Kein Rückzug aus dem EGMR, aber Strassburg muss über die Bücher. Ein guter Entscheid des Ständerates. Bewegung kommt in die Asyl- und Zuwanderungsdebatte. Es fehlen Nägel mit Köpfen.
Hannes Germann

Die Herbstsession ist vorüber. Politisches Durchatmen oder gar einige Ferientage? Fehlanzeige. Seit Sonntagabend bin ich als Mitglied der Schweizer Delegation beim Europarat engagiert, am Sitz zahlreicher europäischer Institutionen. Dazu gehören der Europäische Gerichtshof für Menschenrechte (EGMR) oder das EU-Parlament, dessen Sessionen alternierend in Brüssel und Strassburg stattfinden. Oder eben der Europarat, der viermal jährlich eine jeweils einwöchige parlamentarische Versammlung (PVER) abhält. Der Zufall will es, dass die vierte Woche just auf die Herbstsession der Eidgenössischen Räte folgt.
Der Europarat feiert in diesem Jahr sein 75-jähriges Bestehen, wir haben 2023 unsere 60-jährige Mitgliedschaft gefeiert. Nach dem Ausscheiden Russlands gehören dem Europarat noch 46 Staaten an. Die Kernaufgaben des Europarates leiten sich aus den folgenden drei Pfeilern ab: Schutz und Gewährleistung von Demokratie, Menschenrechten und Rechtsstaatlichkeit. Kein Wunder also, dass auch in dieser Session die meisten Berichte und Traktanden in Zusammenhang mit dem Ukrainekrieg stehen.
Bei seinem ersten Auftritt als Generalsekretär im Plenum des Europarates stellte Alain Berset die breite Palette an Menschenrechtsverletzungen, namentlich im Ukrainekrieg, ins Zentrum seiner Ausführungen. Das Engagement und die Solidarität mit den Opfern dürften auf keinen Fall nachlassen. Womit er breitesten Sukkurs findet, auch was die Bedeutung des EGMR betrifft. Insgesamt ein gelungener Einstieg, auf den unser Land stolz sein darf.

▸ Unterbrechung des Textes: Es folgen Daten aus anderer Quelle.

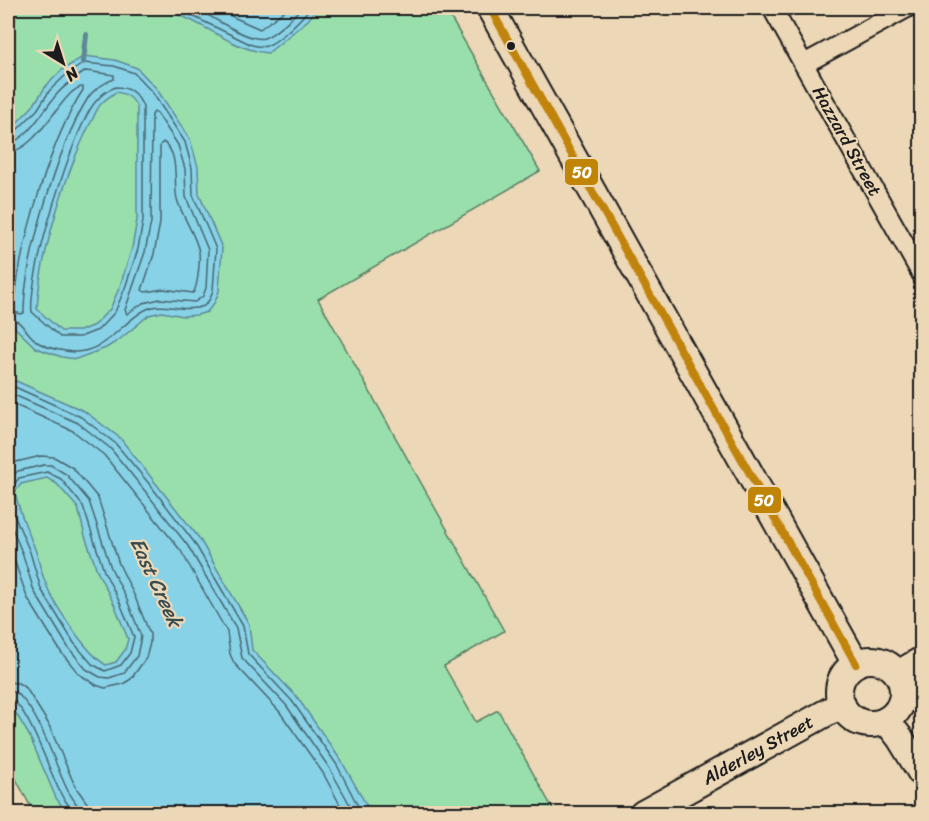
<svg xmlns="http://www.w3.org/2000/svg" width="929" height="821" viewBox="0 0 929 821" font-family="Sriracha,sans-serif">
	<rect width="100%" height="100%" fill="#ecd7b6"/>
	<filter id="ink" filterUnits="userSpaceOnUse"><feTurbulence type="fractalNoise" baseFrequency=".0167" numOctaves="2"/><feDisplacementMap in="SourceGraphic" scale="12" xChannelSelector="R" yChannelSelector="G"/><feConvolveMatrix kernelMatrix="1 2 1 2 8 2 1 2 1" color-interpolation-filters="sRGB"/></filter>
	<g filter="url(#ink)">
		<path fill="#99dfac" stroke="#5a7e64" stroke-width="1.5" d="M8,8H445L540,171L318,299L504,631L444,666L476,722L498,710L555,813H34L8,764Z"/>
		<path fill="#88d2e8" stroke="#5d8996" stroke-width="1.5" fill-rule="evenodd" d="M149,8H318L308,20L268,53C236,50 214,30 186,18C174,13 162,10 149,8Z
			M84,56L115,60L137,68L156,88L190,139L198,167L199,194L222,248L219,291L215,302L207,312L197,315L183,316L162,312L149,315L119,340L106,348L76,359L62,357L36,348L8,321V132L33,106L46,86L62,70ZM116,92C127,94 132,97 137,107V220L132,248L120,286L110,309L94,325L80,331H61L37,309C40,255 66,172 90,124C94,118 96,109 101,104C105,99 111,96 116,92Z
			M16,381L84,411L120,438L199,538L249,624L252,650L297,697L342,762L368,808V813H67L56,798L29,735L8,700V382ZM47,478L57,484L78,508L85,536L98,573L115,606L128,639L125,650L116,662L106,665C87,654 54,605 46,584C41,573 39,560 35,549C27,529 19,512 15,492L21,484Z"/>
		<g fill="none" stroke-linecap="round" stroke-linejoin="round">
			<path stroke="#47656e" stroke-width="1.5" d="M176,8L252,45C256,46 263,47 266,46C279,42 302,18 310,8
				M196,8C208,15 251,43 264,38C274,35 294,16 301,8
				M213,8L260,29L288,8
				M116,87C131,88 137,93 143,107V221L138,249L125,288L115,312L98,330L80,337H60L32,312C27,279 74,123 97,100C102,94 109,89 116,87Z
				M154,112L157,113L178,145L185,169L186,197L208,250L206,288L203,296L195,302L160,299L143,303L127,314L125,310L145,252L151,222L152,115Z
				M8,135L14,133L37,110L50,90L66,75L84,63L114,66L134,73L152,92L185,142L192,168L193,195L216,249L213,290L210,299L204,306C184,314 163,300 145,310C119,324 102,358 66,351C58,350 46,347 39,343C28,336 21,319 8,317
				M163,142C180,153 173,182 177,199C182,217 196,235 199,252C200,260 198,287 193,293L163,289L145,292L142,290L154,254L160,223V145Z
				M8,143C26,142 45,108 57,94C65,85 75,78 86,71L114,75V79C105,82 93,90 88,98C59,144 24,259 24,313L21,314L8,310
				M8,152C39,151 65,85 83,87V90C51,139 21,241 15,299L8,301
				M8,387H15L81,417L115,443L151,486L194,542L243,626L248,654L292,701L337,765L362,814
				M8,395H14L78,423L110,448L145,491L188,546L236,628L242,658L286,705L330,769L355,814
				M8,404H13L73,431L104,455L181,551L227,632L230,654L234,663L279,711L323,773L345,814
				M8,466L16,462L41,456L54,457L73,468L98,498L119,564L135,597L150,634V643L146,658L131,679L123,684L105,688L96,685L79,674L61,652L27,597L8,542
				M47,472L61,479L83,506L104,571L120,603L134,637L130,653L121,665L105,671L92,664L74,643L41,589L30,552L12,510L9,491L19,478Z
				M8,479L18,471L44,465H51L67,475L89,501L111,568L127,600L141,636L137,656L124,673L109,678L100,677L86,669L68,647L34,591L23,555L8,518
				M8,682L18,683L26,688L48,723L75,786L87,803L88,814
				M8,691C13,691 17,692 20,696C42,719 53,760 67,789C71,798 79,803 79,814
				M8,698C26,700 51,776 61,794C64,801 71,805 72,814"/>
			<path stroke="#5d8996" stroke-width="6" d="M83,62L86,35"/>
			<defs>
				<path id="street" d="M772,8L922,275
					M804,64L907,8"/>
				<path id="secondary" d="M490,8L856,664
					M839 692a32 32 0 1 1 64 0a32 32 0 1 1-64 0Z
					M898,674L922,660
					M886,720L900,738L922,774
					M643,814L842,704"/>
			</defs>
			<use href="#street" stroke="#1c1c1c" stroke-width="22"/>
			<use href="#secondary" stroke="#1c1c1c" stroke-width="30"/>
			<use href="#street" stroke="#ecd7b6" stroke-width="18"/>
			<use href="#secondary" stroke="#ecd7b6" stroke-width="26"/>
			<defs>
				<path id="bus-1" d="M490,8L856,664"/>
			</defs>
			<use href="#bus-1" stroke="#ecd7b6" stroke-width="12"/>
			<use href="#bus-1" stroke="#c08407" stroke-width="8"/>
		</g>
	</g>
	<circle fill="#1c1c1c" stroke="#ecd7b6" stroke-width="2" cx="511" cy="46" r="5"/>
	<g text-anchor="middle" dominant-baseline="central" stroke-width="4.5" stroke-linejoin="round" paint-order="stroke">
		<g font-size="18" fill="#1c1c1c" stroke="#ecd7b6">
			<text transform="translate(847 141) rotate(61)">Hazzard Street</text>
			<text transform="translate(758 750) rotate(-29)">Alderley Street</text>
		</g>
		<g font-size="20" font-style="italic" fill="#374a4f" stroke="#ecd7b6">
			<text transform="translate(156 582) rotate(65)">East Creek</text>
		</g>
	</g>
	<g stroke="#ecd7b6" stroke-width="2">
		<rect x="564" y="158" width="35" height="28" rx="6" fill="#c08407"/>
		<rect x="747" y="486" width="35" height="28" rx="6" fill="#c08407"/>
	</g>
	<g font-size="16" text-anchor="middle" font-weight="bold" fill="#fff">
		<text x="582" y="178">50</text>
		<text x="764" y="506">50</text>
	</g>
	<rect width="929" height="821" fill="none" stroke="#ecd7b6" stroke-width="30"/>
	<rect x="15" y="15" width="899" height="791" fill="none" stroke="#1c1c1c" stroke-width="2" filter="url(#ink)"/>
	<g transform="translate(63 63) rotate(142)" stroke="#ecd7b6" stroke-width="4.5" paint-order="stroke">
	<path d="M0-4.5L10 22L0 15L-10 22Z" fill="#1c1c1c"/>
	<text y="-9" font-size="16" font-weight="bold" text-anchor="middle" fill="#1c1c1c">N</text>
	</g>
</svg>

Häufige Themen sind auch die Berichte zur Medien- und Meinungsfreiheit. Zu den Höhepunkten gehört die Anhörung von Julian Assange in der Justizkommission. Für die einen ein Held mit tragischer Geschichte (14 Jahre Haft, Hausarrest im UK und damit Zwangstrennung von Frau und Kindern). Für die anderen ist er schlicht ein Landesverräter. Seine Äusserungen zu Medien- und Meinungsäusserungsfreiheit kann man teilen. Allerdings sind der Medienfreiheit dann Grenzen gesetzt, denn sie ist immer auch mit Verantwortung gepaart.
Kaum ein Thema ist hier in Strassburg das Klima-Urteil des EGMR gegen die Schweiz, das in grünen Kreisen bejubelt, aber bei uns aus guten Gründen infrage gestellt wird. Der Ständerat ist zwar dem Antrag meines Ratskollegen Jakob Stark auf Kündigung der viel zu weit ausgelegten Menschenrechtskonvention (EMRK) nicht gefolgt, obwohl alle in der EMRK geschützten Menschenrechte ohnehin in der unserer Bundesverfassung verankert sind. Dafür hat der Ständerat den Bundesrat mit beeindruckender Mehrheit dazu verpflichtet, in Strassburg vorstellig zu werden. Denn der EGMR hat seine Kompetenzen zum x-ten Mal zu weit ausgelegt, beim Urteil zu den Klimaseniorinnen aber massiv überschritten.
Hoch erfreulich ist die souveräne Wahl von Oberrichterin Susanne Bollinger (SVP/SH) ans Bundesgericht. Ansonsten ist der Rückblick auf die Herbstsession bezüglich Entscheidungsfreude nicht wirklich ein Highlight.
Ein Teil der Vorstösse der SVP mit dem Ziel, Asylmissbrauch und Zuwanderung zu reduzieren, haben zwar im Nationalrat eine bürgerliche Mehrheit gefunden. Der Ständerat ist nun allerdings einem Ordnungsantrag gefolgt. So wird sich nun zunächst die Staatspolitische Kommission (SPK-S) mit den Asylvorstössen befassen. Derweil bleibt das Hauptproblem bestehen: die zu hohe Zuwanderung, die unsere Infrastruktur und Instanzen zunehmend überfordert. Affaire à suivre.